--- Texte fourni ---
====================

5. (1) Le ministre attribue la citoyenneté à toute personne qui, à la fois :

a) en fait la demande;

b) est âgée d’au moins dix‑huit ans;

c) est un résident permanent au sens du paragraphe 2(1) de la Loi sur l’immigration et la protection des réfugiés et a, dans les quatre ans qui ont précédé la date de sa demande, résidé au Canada pendant au moins trois ans en tout, la durée de sa résidence étant calculée de la manière suivante :

(i) un demi‑jour pour chaque jour de résidence au Canada avant son admission à titre de résident permanent,

(ii) un jour pour chaque jour de résidence au Canada après son admission à titre de résident permanent;

d) a une connaissance suffisante de l’une des langues officielles du Canada;

e) a une connaissance suffisante du Canada et des responsabilités et avantages conférés par la citoyenneté;

f) n’est pas sous le coup d’une mesure de renvoi et n’est pas visée par une déclaration du gouverneur en conseil faite en application de l’article 20.

 

 

 

 

 

 

[Non souligné dans l’original.]

5. (1) The Minister shall grant citizenship to any person who

(a) makes application for citizenship;

(b) is eighteen years of age or over;

(c) is a permanent resident within the meaning of subsection 2(1) of the Immigration and Refugee Protection Act, and has, within the four years immediately preceding the date of his or her application, accumulated at least three years of residence in Canada calculated in the following manner:

(i) for every day during which the person was resident in Canada before his lawful admission to Canada for permanent residence the person shall be deemed to have accumulated one‑half of a day of residence, and

(ii) for every day during which the person was resident in Canada after his lawful admission to Canada for permanent residence the person shall be deemed to have accumulated one day of residence;

(d) has an adequate knowledge of one of the official languages of Canada;

(e) has an adequate knowledge of Canada and of the responsibilities and privileges of citizenship; and

(f) is not under a removal order and is not the subject of a declaration by the Governor in Council made pursuant to section 20.

 

[Emphasis added]

 

Comme M. Haj‑Kamali n’avait pas atteint le seuil numérique exigé pour la durée de sa résidence préalable, il a demandé au Bureau de la citoyenneté de retenir de la disposition exposée ci‑dessus l’interprétation libérale qu’autorise une certaine jurisprudence de la Cour : voir Koo (Re) (1992), 59 F.T.R. 27, [1993] 1 C.F. 286, et Re Papadogiorgakis, [1978] A.C.F. no 31, [1978] 2 C.F. 208. Le Bureau de la citoyenneté a néanmoins rejeté la demande de M. Haj‑Kamali au motif qu’il n’avait pas satisfait aux conditions de résidence prévues par la Loi.

 

II. La décision du Bureau de la citoyenneté

[4]               Dans le cadre de sa décision, le Bureau de la citoyenneté est parvenu aux conclusions de fait suivantes :

[traduction]

 

●          Au cours des quatre ans en question, vous avez été hors du Canada pendant 672 jours au total et présent au Canada pendant 788 jours. Il vous manque 307 jours pour atteindre le minimum de 1 095 jours de résidence qu’exige l’alinéa 5(1)c) de la Loi.

====================

--- Extrait de données ---
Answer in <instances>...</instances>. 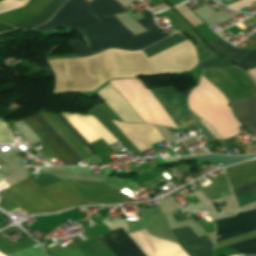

====================

--- Objectif A ---
Selon le texte fourni, pendant combien de jours au total M. Haj‑Kamali a-t-il été hors du Canada au cours des quatre ans en question ?
--- Objectif B ---
Relevez dans le texte fourni toutes les conditions que la version française du paragraphe 5(1) impose pour que le ministre attribue la citoyenneté à une personne.

--- Réponse attendue A ---
672 jours.

--- Réponse attendue B ---
- En faire la demande.
- Être âgée d'au moins dix‑huit ans.
- Être un résident permanent au sens du paragraphe 2(1) de la Loi sur l'immigration et la protection des réfugiés et avoir, dans les quatre ans qui ont précédé la date de sa demande, résidé au Canada pendant au moins trois ans en tout.
- Avoir une connaissance suffisante de l'une des langues officielles du Canada.
- Avoir une connaissance suffisante du Canada et des responsabilités et avantages conférés par la citoyenneté.
- Ne pas être sous le coup d'une mesure de renvoi ni visée par une déclaration du gouverneur en conseil faite en application de l'article 20.